Turkey is ensuring Europe's security by stopping the flow of foreign fighters, countering illegal migration, and fighting terrorist groups in Syria, Turkey's premier said on Saturday.
"So far 5,800 foreign fighters have been sent back from our borders, we did not let them in," Binali Yıldırım told the Munich Security Conference, adding that most of these fighters were residents of European countries.
"And we also banned 56,300 potential foreign fighters affiliated with Daesh from traveling to Turkey," he said, stressing that these measures significantly cut security risks for Europe.
The terrorist group Daesh has been responsible for dozens of terrorist attacks in Western Europe and Turkey, often carried out by foreign fighters who traveled to Syria and Iraq and then returned to their countries.
The premier underlined that Turkey's Operation Euphrates Shield in northern Syria ending last March and its strict anti-terrorism measures contributed significantly to eliminating the threat of Daesh in Iraq and Syria.

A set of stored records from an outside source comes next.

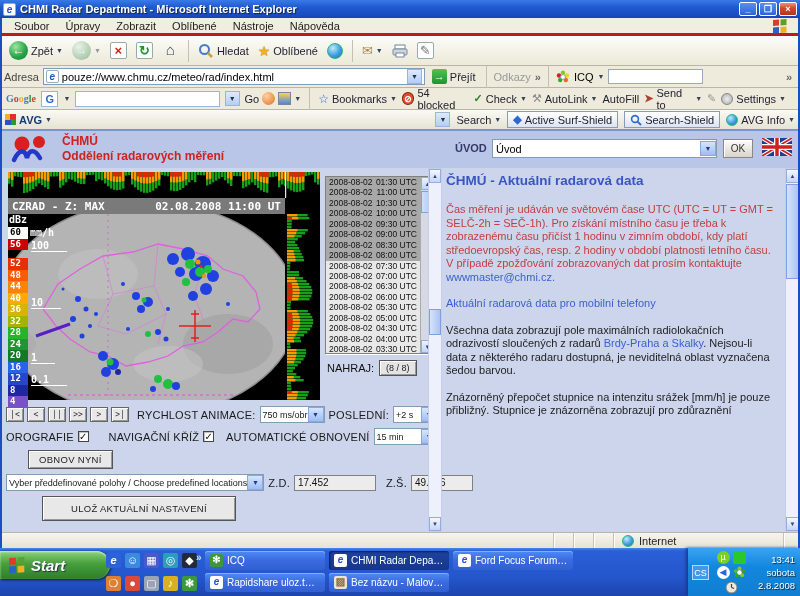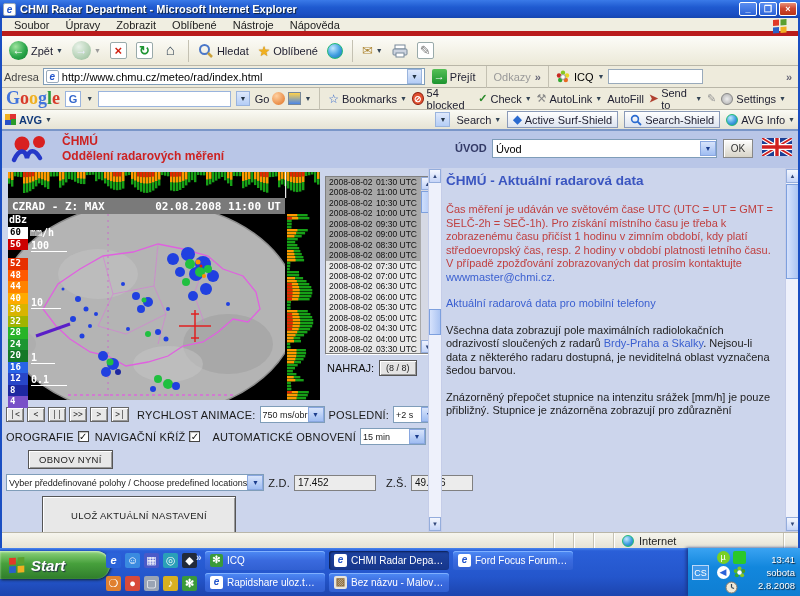--- a/index.html
+++ b/index.html
@@ -19,7 +19,7 @@
   .win-btn.close { background:linear-gradient(#e8927a,#cf4830 45%,#b83418); }
 
   #menubar { position:absolute; left:0; top:18px; width:800px; height:18px; background:#f0eee1;
-    border-bottom:5px solid #b91c1c; display:flex; align-items:center; padding-left:6px; }
+    border-bottom:3px solid #b91c1c; display:flex; align-items:center; padding-left:6px; }
   .menu-item { padding:2px 8px; color:#222; }
   #menu-winlogo { position:absolute; right:12px; top:1px; }
 

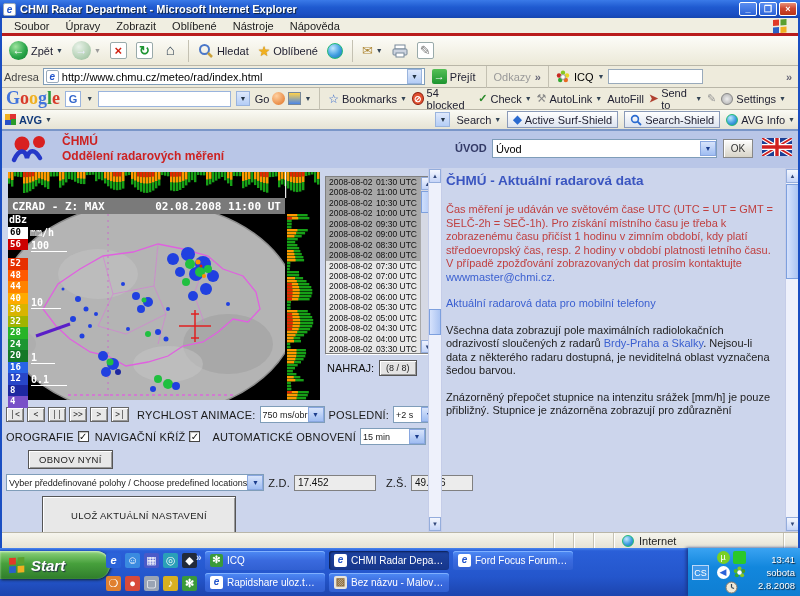--- a/index.html
+++ b/index.html
@@ -296,7 +296,7 @@
   <span id="addr-label">Adresa</span>
   <div id="addr-input">
     <span class="tb-appicon">e</span>
-    <span id="addr-url">http://www.chmu.cz/meteo/rad/index.html</span>
+    <span id="addr-url">pouze://www.chmu.cz/meteo/rad/index.html</span>
     <span class="ddbtn">▼</span>
   </div>
   <div class="tbtn">

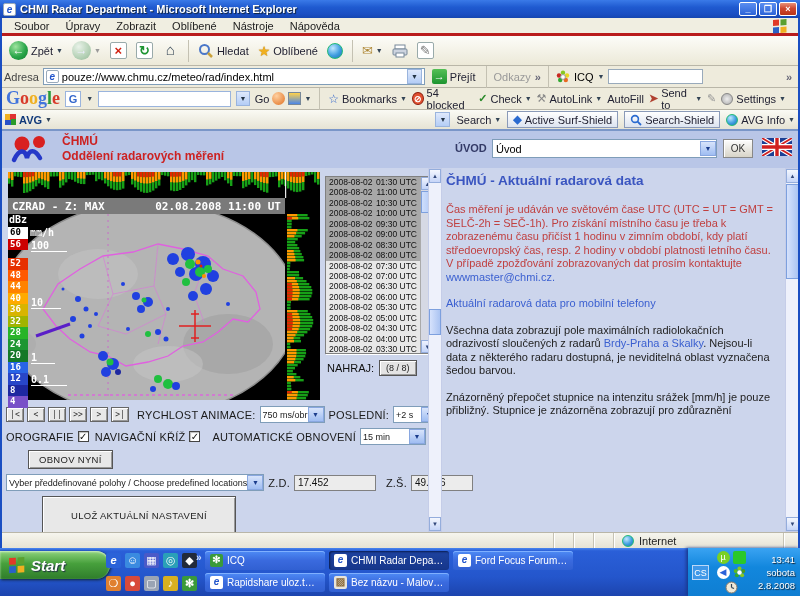--- a/index.html
+++ b/index.html
@@ -53,7 +53,7 @@
 
   #googlebar { position:absolute; left:0; top:88px; width:800px; height:22px; background:#eeebdc;
     border-bottom:1px solid #b9b6a8; display:flex; align-items:center; gap:5px; padding:0 6px; }
-  .glogo { font-weight:bold; font-size:18px; font-family:"Liberation Serif",serif; }
+  .glogo { font-weight:bold; font-size:10px; font-family:"Liberation Serif",serif; }
   .gbox { width:18px; height:16px; background:#fff; border:1px solid #9ab4dd; color:#3366cc;
     font-weight:bold; text-align:center; line-height:15px; }
   #g-input { width:150px; height:16px; background:#fff; border:1px solid #9ab4dd; }

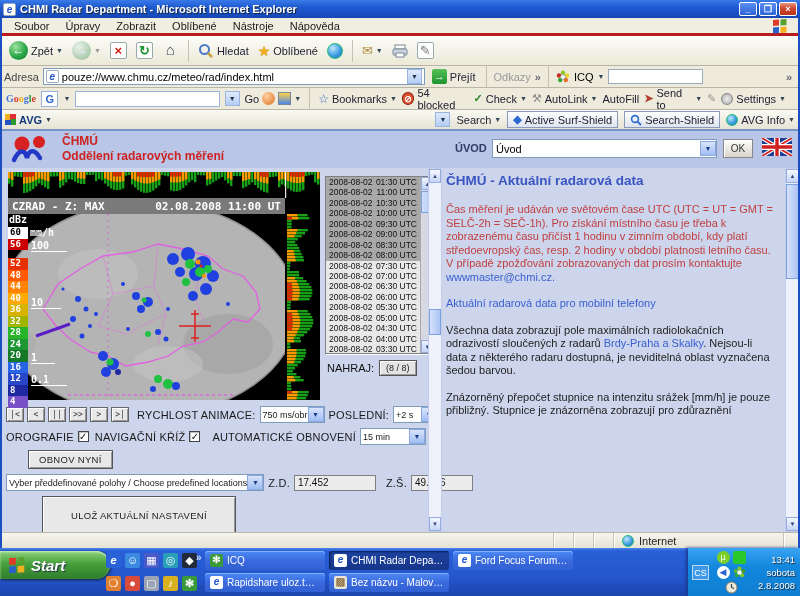--- a/index.html
+++ b/index.html
@@ -949,7 +949,7 @@
     <div class="ctl-row">
       <span class="ctl-label">OROGRAFIE</span>
       <span class="cb" id="cb-oro">✓</span>
-      <span class="ctl-label" style="margin-left:2px;text-align:right;">NAVIGAČNÍ KŘÍŽ</span>
+      <span class="ctl-label" style="margin-left:16px;text-align:right;">NAVIGAČNÍ KŘÍŽ</span>
       <span class="cb" id="cb-nav">✓</span>
       <span class="ctl-label" style="margin-left:8px;">AUTOMATICKÉ OBNOVENÍ</span>
       <div class="ctl-select" style="width:66px;">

"Around 10,000 Daesh members are currently under arrest in Turkey," Yıldırım said, giving the most recent figures.
But he criticized Turkey's NATO ally the U.S. for undermining the fight against Daesh in the region by providing military support to the terrorist group PYD/PKK in northwestern Syria.
"The PYD/YPG is the Syrian branch of a terrorist organization which Turkey has been fighting for 40 years," referring to the PKK, a terrorist group which has taken some 40,000 lives.

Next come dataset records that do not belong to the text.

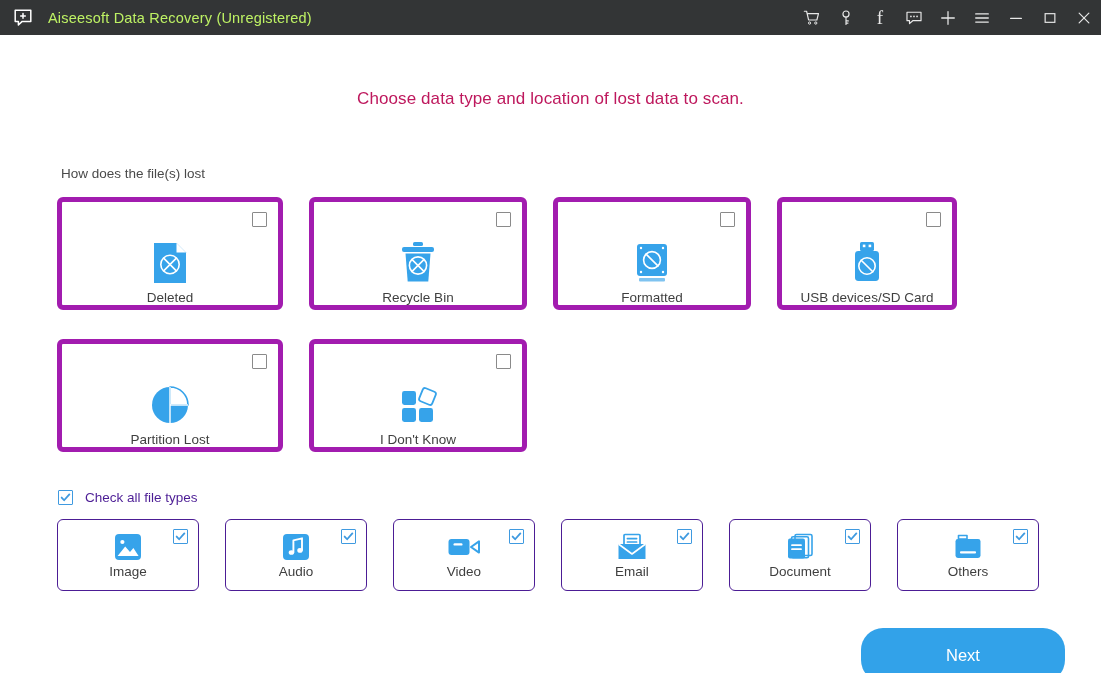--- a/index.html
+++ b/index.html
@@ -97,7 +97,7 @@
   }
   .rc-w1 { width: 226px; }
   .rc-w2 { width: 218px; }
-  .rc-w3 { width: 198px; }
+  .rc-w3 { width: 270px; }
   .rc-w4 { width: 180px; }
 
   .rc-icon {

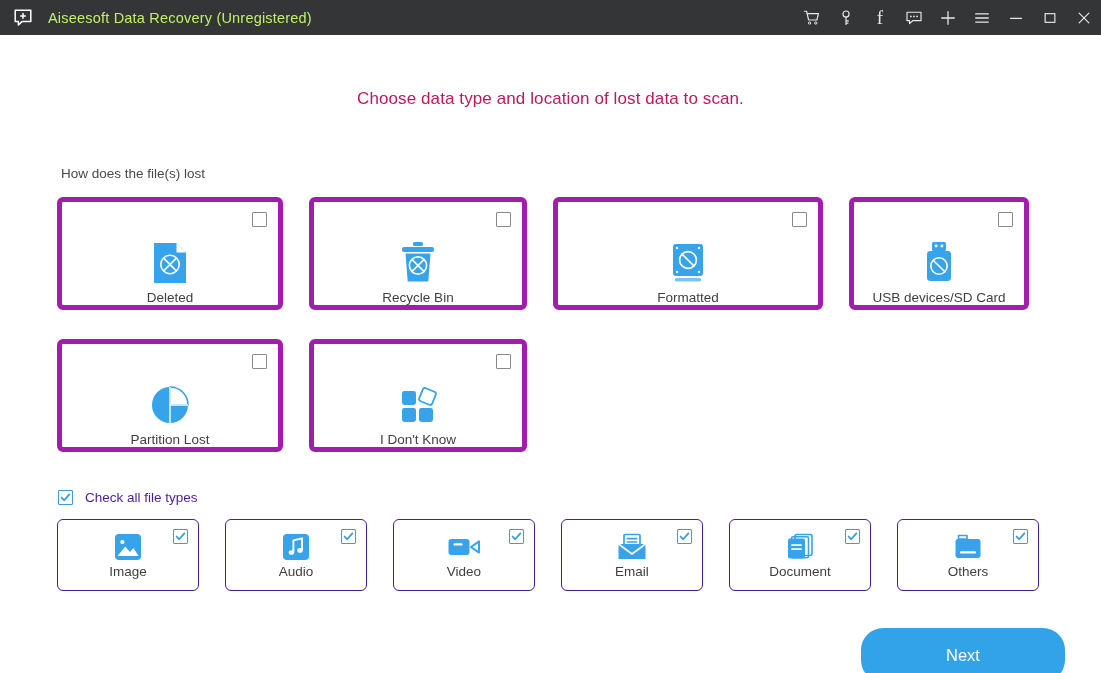--- a/index.html
+++ b/index.html
@@ -159,11 +159,11 @@
     position: relative;
     width: 142px;
     height: 72px;
-    border: 1px solid #4c1d95;
+    border: 7px solid #4c1d95;
     border-radius: 6px;
     background: #fff;
     display: flex;
-    flex-direction: column;
+    flex-direction: row;
     align-items: center;
     justify-content: center;
     cursor: pointer;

"They are equal, they are the same terror group."
He repeated Turkey's call for Washington to end its support for the PYD/PKK terror group, citing its threat to Turkey's security along the border with Syria, which Turkey is fighting in its current Operation Olive Branch in northwestern Syria.
"NATO's southern borders are Turkey's borders. While we are protecting NATO's borders here, we cannot find any explanation for the acts of another NATO ally, which is cooperating with a terror organization which attacked our people, threatened our borders," he stressed.
The U.S. has called the PYD/PKK a "reliable ally" in its fight against Daesh, despite strong protests by Turkey, protests reiterated during U.S. Secretary of State Rex Tillerson's visit to Ankara this week.
The terrorist campaign by the PKK, which is listed as a terrorist group by Turkey, the U.S., and the EU, has killed some 1,200 people since July 2015 alone.
Yıldırım also said that both Ankara and Berlin were willing to mend relations.
"The important thing is to display willingness in repairing relations. I see both the willingness and the effort on both Turkish and German sides," he said in an interview to German news agency DPA.
Speaking about the release of German journalist Deniz Yücel, he said: "It is not a matter that could poison or negatively affect our relations."
Yildirim also called on the German government to put behind the tensions which had accelerated during the past few months. "The elections are now over, the referendum is over. The difficulties that emerged are now left behind."
Yıldırım said there are 3,064 Turkish prisoners languishing in Germany. "It does not matter whether they are political [arrests] or not as long as they are in prison."
Ties between Ankara and Berlin have been strained since the defeated coup in Turkey in 2016, as Turkish politicians heavily criticized their German counterparts for failing to show strong solidarity with Turkish government against the attempted military takeover.
Ankara slammed Berlin for granting asylum to several coup suspects, turning a blind eye to outlawed groups and terrorist organizations like PKK and FETÖ, which use Germany as a platform for their fund-raising, recruitment and propaganda activities.